Metin Bölümü -
_ _ _ _ _ _ _

Bir insanın yemek yemeden 14 gün yaşayabiliyorken su içmeden en fazla 36 saat yaşayabilmesi bunu en güzel ispatıdır. Dünyamızda yaşamı mümkün kılan ekolojik dengenin sürdürülebilmesi için su kaynaklarının korunması sağlanmalıdır.

ÜLKEMİZDE SU

Dünyadaki yaklaşık 1 milyar 400 milyon kilometreküp suyun %96’sı tuzlu; %4’ü kullanılabilir tatlı sudur. Dünyadaki temiz su kaynaklarının sadece %1’i Ortadoğu’da bulunmaktadır. Dünyada su sıkıntısı çeken 22 ülkenin 14’ü Ortadoğu’da bulunmaktadır. 2020 yılına kadar 2 buçuk milyar insan susuzlukla karşı karşıya kalacaktır. Devlet Su İşleri Genel Müdürlüğü ve Birleşmiş Milletler raporuna göre Türkiye su sıkıntısı çeken ülkeler arasında yer almaktadır. Devlet İstatistik Enstitüsü ve Birleşmiş Milletler raporuna göre Türkiye 2039’da yüz milyon nüfusu aşacaktır. Global iklim modelleri üzerinden yapılan tahminlere göre Türkiye 2030 yılından sonra kuru ve sıcak iklim şartlarına sahip olacaktır.

_ _ _ _ _ _ _

Kaynak Veriler -
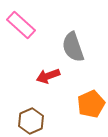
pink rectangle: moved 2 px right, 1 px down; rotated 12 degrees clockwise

_ _ _ _ _ _ _

Görev Tanımı -
Yukarıdaki su kaynakları metnini baştan sona, tek bir karakterini bile değiştirmeden tekrarla.

Görevin Çözümü -
Bir insanın yemek yemeden 14 gün yaşayabiliyorken su içmeden en fazla 36 saat yaşayabilmesi bunu en güzel ispatıdır. Dünyamızda yaşamı mümkün kılan ekolojik dengenin sürdürülebilmesi için su kaynaklarının korunması sağlanmalıdır.

ÜLKEMİZDE SU

Dünyadaki yaklaşık 1 milyar 400 milyon kilometreküp suyun %96’sı tuzlu; %4’ü kullanılabilir tatlı sudur. Dünyadaki temiz su kaynaklarının sadece %1’i Ortadoğu’da bulunmaktadır. Dünyada su sıkıntısı çeken 22 ülkenin 14’ü Ortadoğu’da bulunmaktadır. 2020 yılına kadar 2 buçuk milyar insan susuzlukla karşı karşıya kalacaktır. Devlet Su İşleri Genel Müdürlüğü ve Birleşmiş Milletler raporuna göre Türkiye su sıkıntısı çeken ülkeler arasında yer almaktadır. Devlet İstatistik Enstitüsü ve Birleşmiş Milletler raporuna göre Türkiye 2039’da yüz milyon nüfusu aşacaktır. Global iklim modelleri üzerinden yapılan tahminlere göre Türkiye 2030 yılından sonra kuru ve sıcak iklim şartlarına sahip olacaktır.